Credit: AAAS Science Links
Display Student Page Monthly TOA All-Sky Net Radiative Flux for January 2015. Do not share the date of the image with students.
Have students brainstorm, journal, and share three qualitative and three quantitative observations. Possible answers may include, but not be limited to the following: (NOTE: It is hard to differentiate in the grayscale image; you may wish to project the colored image for whole class to view if color printer is unavailable).
Qualitative: e.g., 1.) There appears to be a balance of incoming and outgoing radiation at the Equator and at the northern edge of Antarctica. 2.) Antarctica is mostly losing energy by radiation. 3.) Greenland is losing energy by less radiation that its surrounding environments at its same latitude.
Quantitative: e.g., 1.) Around 10°N, there is a balance whereby there is an apparent balance between absorbing and reflecting energy. 2) The Southern Hemisphere falls mostly in the range of 30 - 162.5 W/m² . 3)The Northern Hemisphere falls mostly in the range of -30 to -207.1 W/m²
3. Direct students to observe the color legend and its values. It is important to note that the ranges vary among all plots, meaning that the minimum and maximum values may be different and represented by different colors on the color bar.
a. What could the false colors represent? units of measurement?
b. What time of year do you think this image represents? Why?
Again, review the Monthly TOA All-Sky Net Flux but tell students that this is an image captured by NASA satellites showing Atmospheric Radiation in January 2015.a. Knowing this date, how does this support or reject your ideas from earlier? Answers will vary.
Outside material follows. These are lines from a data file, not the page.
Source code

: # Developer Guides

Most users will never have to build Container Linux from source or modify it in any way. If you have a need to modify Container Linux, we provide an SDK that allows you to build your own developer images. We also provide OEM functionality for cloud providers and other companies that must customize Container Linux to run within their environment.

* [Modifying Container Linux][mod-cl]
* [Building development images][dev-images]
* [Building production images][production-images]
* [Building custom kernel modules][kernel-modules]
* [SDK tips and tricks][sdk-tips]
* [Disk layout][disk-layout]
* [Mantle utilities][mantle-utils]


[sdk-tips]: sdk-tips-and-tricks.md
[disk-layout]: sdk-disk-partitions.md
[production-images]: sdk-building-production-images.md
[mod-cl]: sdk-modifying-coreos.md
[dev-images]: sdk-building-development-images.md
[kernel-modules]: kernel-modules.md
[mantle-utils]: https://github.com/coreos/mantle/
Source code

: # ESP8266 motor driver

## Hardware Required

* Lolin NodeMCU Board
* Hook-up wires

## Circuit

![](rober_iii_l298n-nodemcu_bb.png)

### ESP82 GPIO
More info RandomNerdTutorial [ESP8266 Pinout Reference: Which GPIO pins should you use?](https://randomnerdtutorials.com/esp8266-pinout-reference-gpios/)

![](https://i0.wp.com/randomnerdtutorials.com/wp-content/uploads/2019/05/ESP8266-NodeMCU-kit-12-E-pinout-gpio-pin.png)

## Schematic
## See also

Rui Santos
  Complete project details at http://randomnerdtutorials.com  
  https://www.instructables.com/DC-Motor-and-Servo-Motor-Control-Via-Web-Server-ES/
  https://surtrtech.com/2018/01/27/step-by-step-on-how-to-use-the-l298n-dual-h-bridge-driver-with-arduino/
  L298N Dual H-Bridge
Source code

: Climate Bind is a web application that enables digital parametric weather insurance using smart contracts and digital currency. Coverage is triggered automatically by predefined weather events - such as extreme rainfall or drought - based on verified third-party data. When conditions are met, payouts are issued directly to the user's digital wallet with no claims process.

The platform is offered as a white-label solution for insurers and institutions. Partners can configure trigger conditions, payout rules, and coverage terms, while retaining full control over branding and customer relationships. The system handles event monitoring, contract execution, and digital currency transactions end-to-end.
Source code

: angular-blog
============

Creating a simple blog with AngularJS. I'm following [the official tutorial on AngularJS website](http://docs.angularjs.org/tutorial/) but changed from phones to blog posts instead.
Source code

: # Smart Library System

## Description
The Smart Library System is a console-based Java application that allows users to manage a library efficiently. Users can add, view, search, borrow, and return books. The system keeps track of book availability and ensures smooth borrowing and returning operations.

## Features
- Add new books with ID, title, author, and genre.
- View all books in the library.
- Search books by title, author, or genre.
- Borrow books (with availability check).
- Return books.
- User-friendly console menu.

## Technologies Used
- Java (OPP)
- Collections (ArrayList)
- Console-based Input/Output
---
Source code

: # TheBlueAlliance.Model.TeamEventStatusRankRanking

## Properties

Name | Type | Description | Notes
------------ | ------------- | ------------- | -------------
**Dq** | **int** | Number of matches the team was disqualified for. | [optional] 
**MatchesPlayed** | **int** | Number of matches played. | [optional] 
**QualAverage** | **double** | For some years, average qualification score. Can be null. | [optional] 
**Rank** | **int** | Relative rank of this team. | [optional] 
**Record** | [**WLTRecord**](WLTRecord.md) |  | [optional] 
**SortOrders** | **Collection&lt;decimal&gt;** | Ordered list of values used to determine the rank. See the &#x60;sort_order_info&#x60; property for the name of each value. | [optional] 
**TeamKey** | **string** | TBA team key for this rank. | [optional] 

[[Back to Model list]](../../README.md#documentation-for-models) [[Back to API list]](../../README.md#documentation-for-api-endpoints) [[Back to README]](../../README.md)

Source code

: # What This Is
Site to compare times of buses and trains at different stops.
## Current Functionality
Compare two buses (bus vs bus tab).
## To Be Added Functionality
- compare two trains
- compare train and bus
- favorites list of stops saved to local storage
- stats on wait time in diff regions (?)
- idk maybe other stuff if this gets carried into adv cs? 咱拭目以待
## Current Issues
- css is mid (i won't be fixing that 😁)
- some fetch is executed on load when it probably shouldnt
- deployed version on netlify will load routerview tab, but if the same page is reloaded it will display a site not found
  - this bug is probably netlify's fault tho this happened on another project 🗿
Explain that places in white represent areas where the amount of incoming and outgoing energy are in balance. (NOTE: It is hard to differentiate in the grayscale image; you may wish to project the colored image for the whole class to view if a color printer is unavailable).a. Places where more energy comes into the Earth System then goes out (positive net radiation) are red/dark gray. Places where more energy goes out then comes in (negative net radiation) are blue/white.
Distribute the Student Sheet. Allow students to work in teams or independently to answer the following questions:
What systems are absorbing energy? atmosphere, land surfaces and oceans
Where do you think more heat is being given off? What evidence do you have to support this?
Where do you think there is more heat absorbed? What evidence do you have to support this claim?
Now, distribute compare with the image from March 2015.a. What do you notice? The red color is beginning to spread north, meaning that more solar energy is being absorbed in the Northern Hemisphere. The white areas are becoming more varied in location meaning that there is a balance of absorption and release.
b. Where is energy being released than absorbed? the Southern Ocean and Antarctica.
Post the following questions for students to consider as they watch an animation:
a.) How does net radiation vary over the year at key months in the solar cycle?
b.) What are the key months where you see the most change?
Show Animation of Earth Net Radiative Flux and then review students’ answers.
a.) The maps and animation illustrate how net radiation varies over the year at key months in the solar cycle. In June, the tilt in Earth’s rotational axis has its strongest influence on the amount of sunlight reaching the ground in each hemisphere. One hemisphere is tipped its farthest away from the Sun, and other is tipped toward it. Net radiation is strongly positive across the Northern Hemisphere in June and strongly negative across the Southern Hemisphere. In December, the pattern reverses.
3. Play the following video
Using the additional images provided on the Student Pages, compare the monthly changes. Note: The only Student Page with an unlabelled date is January 2015.
Discuss whether the patterns students observe are consistent with your earlier observations.